St. Olaf News

 

Student wins fellowship for organic chemistry research

St. Olaf student Lydia Wolfe '14 (right) will use a research fellowship from the American Chemical Society to work on a project with Assistant Professor of Chemistry Dipannita Kalyani this summer.

St. Olaf student Lydia Wolfe ’14 (right) will use a research fellowship from the American Chemical Society to work on a project with Assistant Professor of Chemistry Dipannita Kalyani (left) this summer.

St. Olaf College student Lydia Wolfe ’14 will use a Summer Undergraduate Research Fellowship (SURF) from the American Chemical Society to develop a more efficient method of converting chemical compounds into usable forms for everyday products.

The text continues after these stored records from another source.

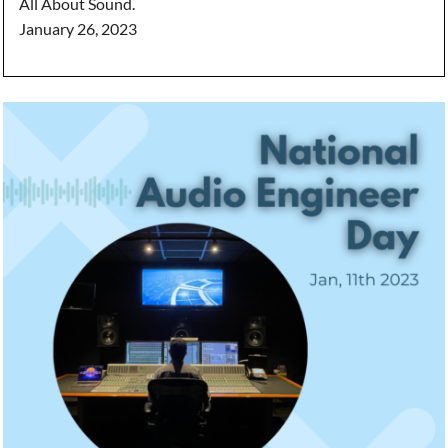
All About Sound.
January 26, 2023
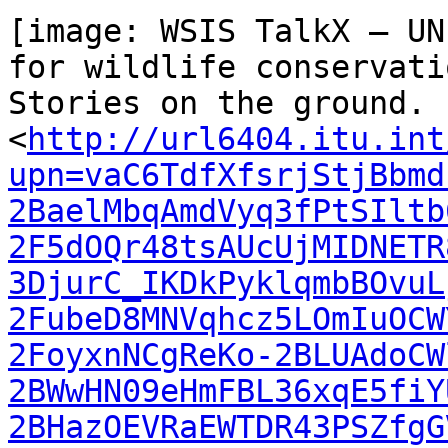
[image: WSIS TalkX — UN
for wildlife conservatio
Stories on the ground. 
<
http://url6404.itu.int
upn=vaC6TdfXfsrjStjBbmd
2BaelMbqAmdVyq3fPtSIltb
2F5dOQr48tsAUcUjMIDNETR
3DjurC_IKDkPyklqmbBOvuL
2FubeD8MNVqhcz5LOmIuOCW
2FoyxnNCgReKo-2BLUAdoCW
2BWwHN09eHmFBL36xqE5fiY
2BHazOEVRaEWTDR43PSZfgG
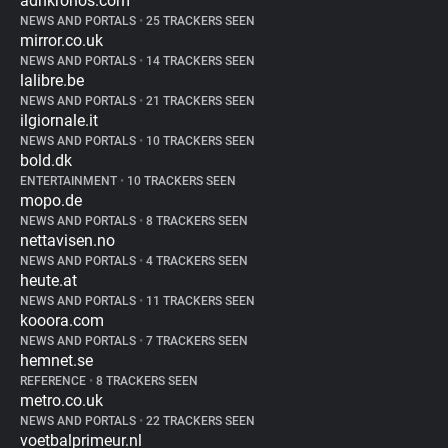
adnkronos.com
NEWS AND PORTALS
•
25 TRACKERS SEEN
mirror.co.uk
NEWS AND PORTALS
•
14 TRACKERS SEEN
lalibre.be
NEWS AND PORTALS
•
21 TRACKERS SEEN
ilgiornale.it
NEWS AND PORTALS
•
10 TRACKERS SEEN
bold.dk
ENTERTAINMENT
•
10 TRACKERS SEEN
mopo.de
NEWS AND PORTALS
•
8 TRACKERS SEEN
nettavisen.no
NEWS AND PORTALS
•
4 TRACKERS SEEN
heute.at
NEWS AND PORTALS
•
11 TRACKERS SEEN
kooora.com
NEWS AND PORTALS
•
7 TRACKERS SEEN
hemnet.se
REFERENCE
•
8 TRACKERS SEEN
metro.co.uk
NEWS AND PORTALS
•
22 TRACKERS SEEN
voetbalprimeur.nl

As a part of an ongoing research project, Wolfe will work with St. Olaf Assistant Professor of Chemistry Dipannita Kalyani and student Will Wertjes ‘15 to examine the best way to use nickel, a cheap transition metal, as a catalyst to convert naturally occurring carbon-hydrogen compounds to carbon-carbon compounds. These carbon-carbon bonds are prevalent in compounds that are used to make everyday materials such as pharmaceuticals and fuel.

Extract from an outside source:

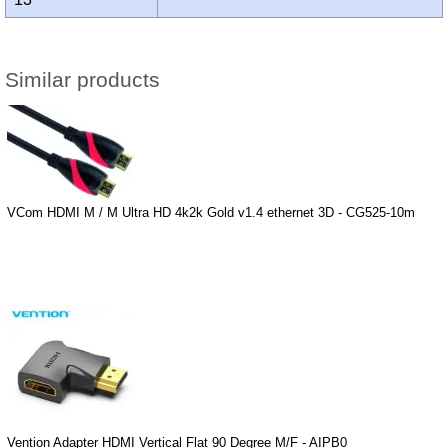
Similar products
VCom HDMI M / M Ultra HD 4k2k Gold v1.4 ethernet 3D - CG525-10m
Vention Adapter HDMI Vertical Flat 90 Degree M/F - AIPB0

“I took a course in organometallic chemistry my sophomore year with Professor Kalyani, and I learned there are so many different applications of chemistry in the real world — I had never really realized that before,” says Wolfe, a chemistry and Spanish major.

Wolfe’s grant is awarded under the American Chemical Society’s Division of Organic Chemistry. Her SURF grant is sponsored by Cubist Pharmaceuticals Inc., a biopharmaceutical company.

The SURF Program provides undergraduate students with the opportunity to carry out independent research with a faculty mentor at their college or university. The program also provides financial support for Wolfe to visit Pfizer Inc. in the fall, where she will attend a scientific seminar and present her work alongside other SURF students.

Wolfe, who is planning to pursue a Ph.D. in chemistry, heard about the SURF program last fall during her earlier work in Kalyani’s lab. Kalyani assisted her with its lengthy application process.

“Working in a lab was really fun,” says Wolfe. “It was something I wanted to continue to do.”